- Entries provided

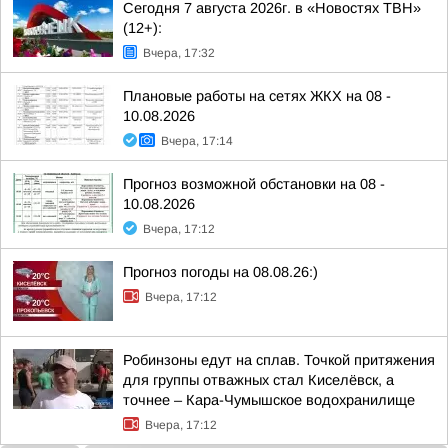
Сегодня 7 августа 2026г. в «Новостях ТВН»
(12+):
Вчера, 17:32
Плановые работы на сетях ЖКХ на 08 -
10.08.2026
Вчера, 17:14
Прогноз возможной обстановки на 08 -
10.08.2026
Вчера, 17:12
Прогноз погоды на 08.08.26:)
Вчера, 17:12
Робинзоны едут на сплав. Точкой притяжения
для группы отважных стал Киселёвск, а
точнее – Кара-Чумышское водохранилище
Вчера, 17:12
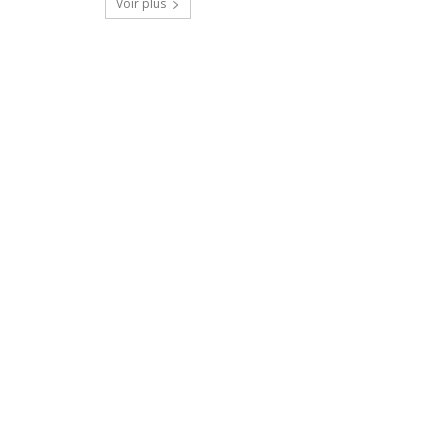
Voir plus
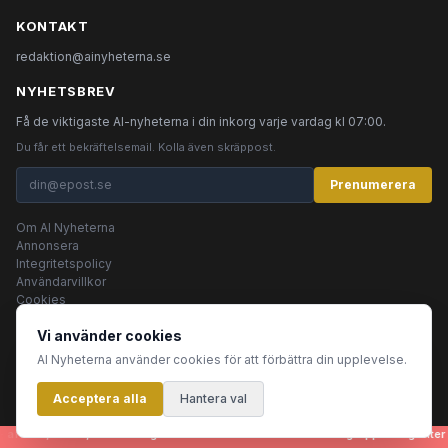
KONTAKT
redaktion@ainyheterna.se
NYHETSBREV
Få de viktigaste AI-nyheterna i din inkorg varje vardag kl 07:00.
Du får ett bekräftelsemail. Kolla även skräppost.
Prenumerera
Om AI Nyheterna
Annonsera
Integritetspolicy
Användarvillkor
Cookies
Vi använder cookies
AI Nyheterna använder cookies för att förbättra din upplevelse.
© 2026 AI Nyheterna •
Integritetspolicy
•
Användarvillkor
•
Cookies
Acceptera alla
Innehållet produceras av AI-agenter
Hantera val
artiklar, bilder, rubriker - genereras helt automatiskt av en grupp AI-agenter s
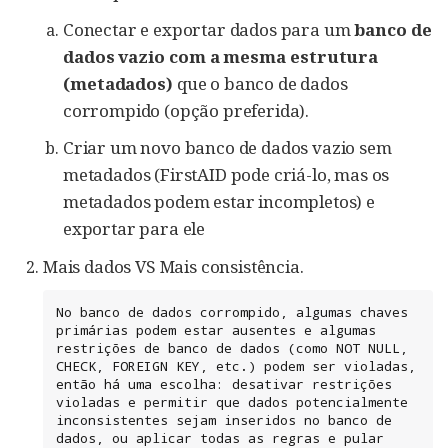
Conectar e exportar dados para um
banco de
dados vazio com a mesma estrutura
(metadados)
que o banco de dados
corrompido (opção preferida).
Criar um novo banco de dados vazio sem
metadados (FirstAID pode criá-lo, mas os
metadados podem estar incompletos) e
exportar para ele
Mais dados VS Mais consistência.
No banco de dados corrompido, algumas chaves 
primárias podem estar ausentes e algumas 
restrições de banco de dados (como NOT NULL, 
CHECK, FOREIGN KEY, etc.) podem ser violadas, 
então há uma escolha: desativar restrições 
violadas e permitir que dados potencialmente 
inconsistentes sejam inseridos no banco de 
dados, ou aplicar todas as regras e pular 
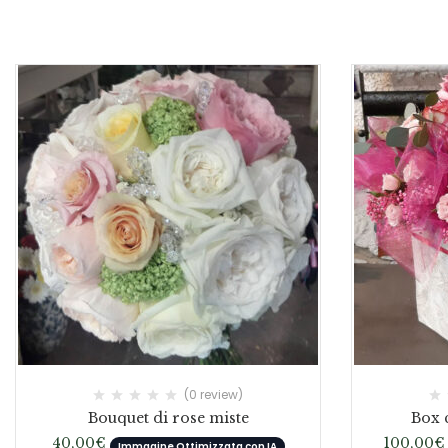
(0 review)
Bouquet di rose miste
Box c
40,00
€
100,00
€
Immagine Ottimizzata con IA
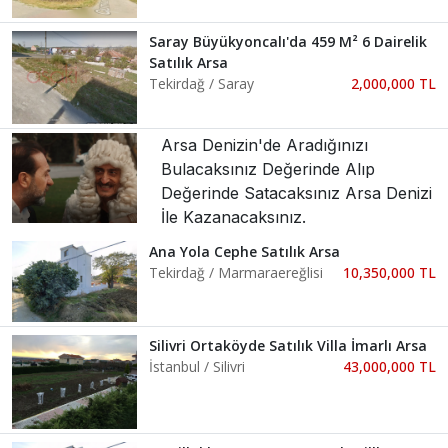
Saray Büyükyoncalı'da 459 M² 6 Dairelik
Satılık Arsa
Tekirdağ / Saray
2,000,000 TL
Arsa Denizin'de Aradığınızı
Bulacaksınız Değerinde Alıp
Değerinde Satacaksınız Arsa Denizi
İle Kazanacaksınız.
Ana Yola Cephe Satılık Arsa
Tekirdağ / Marmaraereğlisi
10,350,000 TL
Silivri Ortaköyde Satılık Villa İmarlı Arsa
İstanbul / Silivri
43,000,000 TL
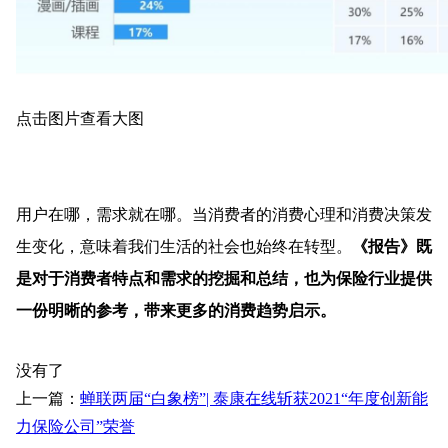
点击图片查看大图
用户在哪，需求就在哪。当消费者的消费心理和消费决策发
生变化，意味着我们生活的社会也始终在转型。
《报告》既
是对于消费者特点和需求的挖掘和总结，也为保险行业提供
一份明晰的参考，带来更多的消费趋势启示。
没有了
上一篇：
蝉联两届“白象榜”| 泰康在线斩获2021“年度创新能
力保险公司”荣誉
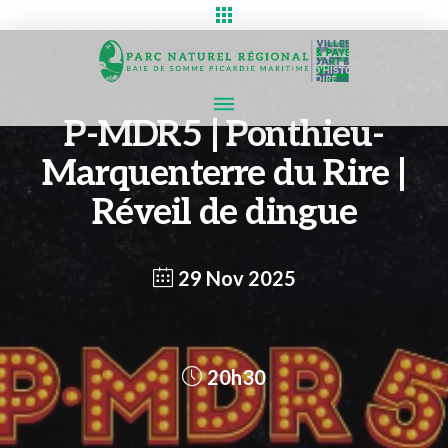
P-MDR5 | Ponthieu-
Marquenterre du Rire |
Réveil de dingue
29 Nov 2025
20h30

- Work order
Copy exactly, and only, the lines running from the one containing "是对于消费者特点和需求的挖掘和总结，也为保险行业提供" through the final line of the data, and omit the pictures.

- Answer for this exercise
是对于消费者特点和需求的挖掘和总结，也为保险行业提供
一份明晰的参考，带来更多的消费趋势启示。
没有了
上一篇：
蝉联两届“白象榜”| 泰康在线斩获2021“年度创新能
力保险公司”荣誉
P-MDR5 | Ponthieu-
Marquenterre du Rire |
Réveil de dingue
29 Nov 2025
20h30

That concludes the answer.